A petaflop is a measure of a computer's processing speed and can be expressed as a thousand trillion floating point operations per second.
FLOPS are floating-point operations per second. Floating-point is considered to be a method of encoding real numbers within the limits of finite precision available on computers.
Using floating-point encoding, extremely long numbers can be handled relatively easily. A floating-point number is expressed as a basic number, an exponent, and a number base which is usually ten but may also be 2.
 Petaflop Arrival
To get a perspective on how far we are from a petaflop machine (1 quadrillion mathematical computations per second), the world's fastest supercomputer today, the Blue Gene Supercomputer in Livermore, California, has a top speed of 360 trillion operations a second.
Scientists predict we will see a petaflop computer by the year 2010, others claim it could be as early as 2006.
 Petaflop Race
Japan's Earth Simulator supercomputer shocked Washington a few years ago and many believed that the United States could lose its lead in many areas, just as it did in climate science.
The Earth Simulator Center reportedly negotiated deals with Japanese automakers to use time on the world's fastest computer to boost their quality and productivity; that's when the race became heated!
IBM developed the Blue Gene computer in 2004 which may not hold the lead if reports are accurate; Its said that Japan is working on a petaflop computer that can operate 10 quadrillion calculations per second (10 petaflops).
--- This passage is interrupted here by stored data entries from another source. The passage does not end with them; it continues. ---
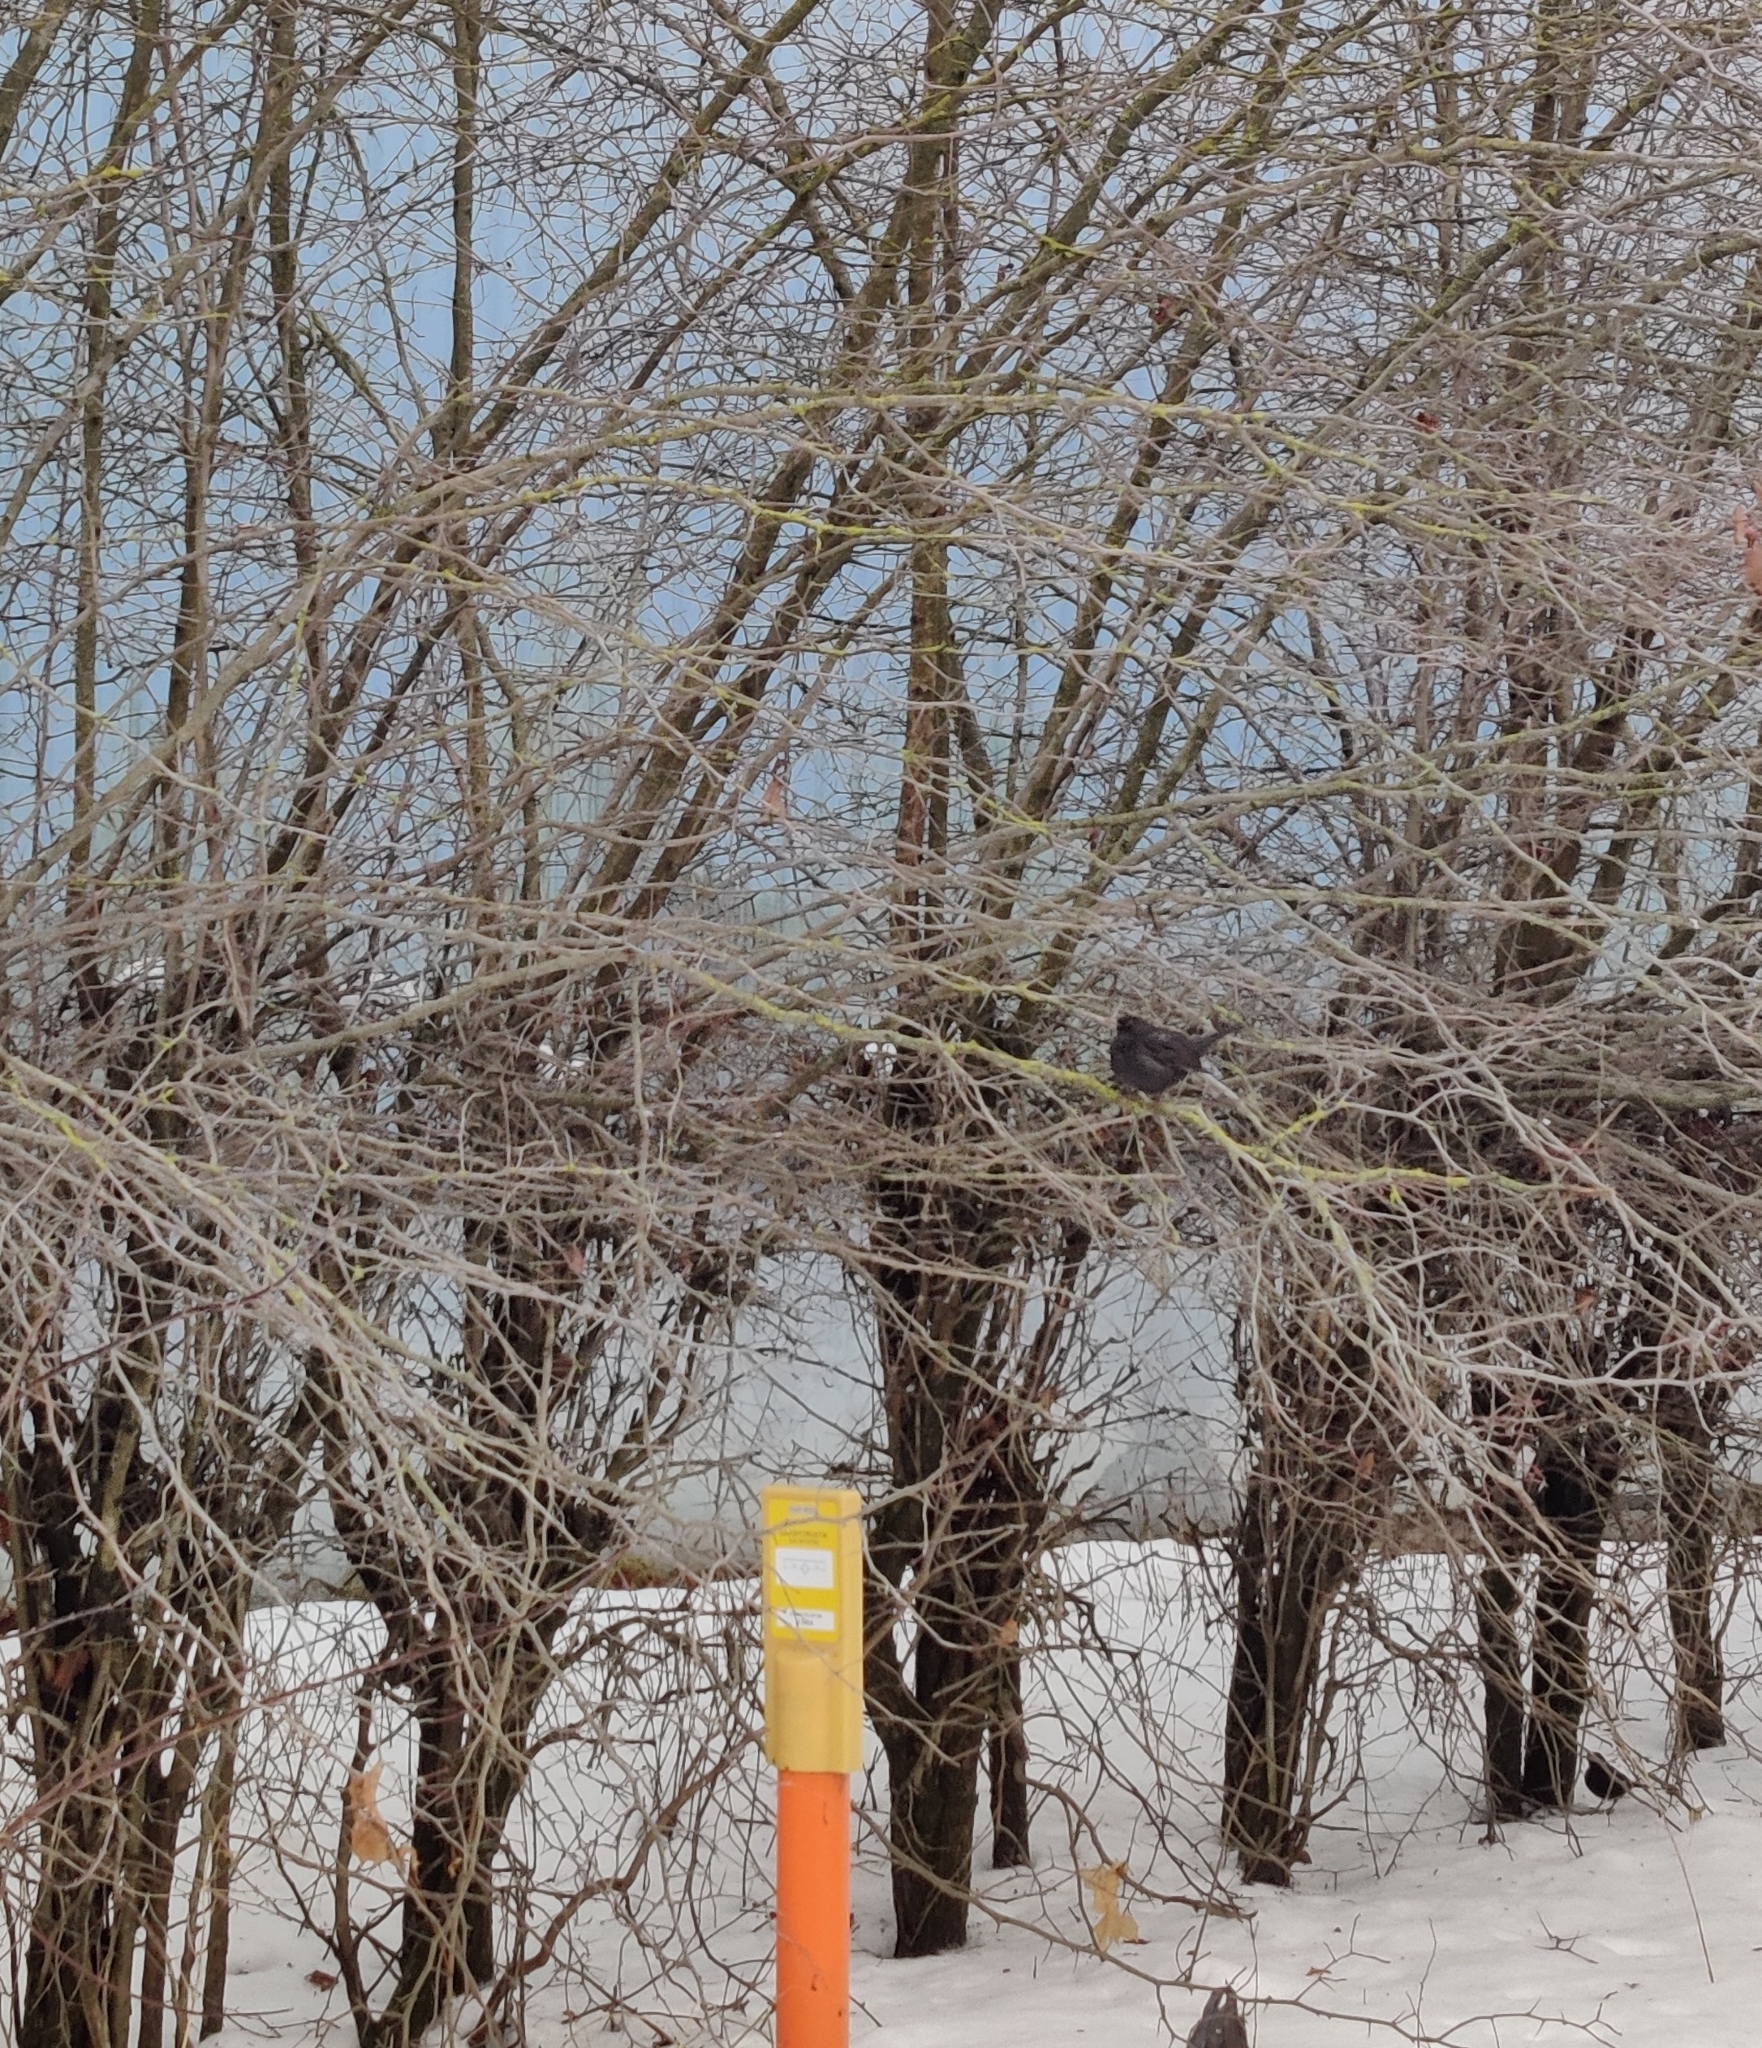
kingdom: Animalia
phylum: Chordata
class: Aves
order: Passeriformes
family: Turdidae
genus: Turdus
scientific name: Turdus merula
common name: Common blackbird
This petaflop computer would be over 70 times as fast as the Blue Gene and could run $750 million dollars.
  • PETAFLOP is expressed as a
    thousand trillion operations per second.

    A petaflop computer is expected in 2006.
 Blue Gene The world's fastest computer (getting close to petaflop speed) is IBM's Blue Gene with a top speed of 360 trillion operations a second.

IBM and its petaflop partners are exploring a growing list of applications including hydrodynamics, molecular dynamics, quantum chemistry, climate modeling and financial modeling.
  • Earth Simulator The world's fastest computer was the Earth Simulator in Yokohama, Japan.

    It had a top speed of 40 trillion operations a second.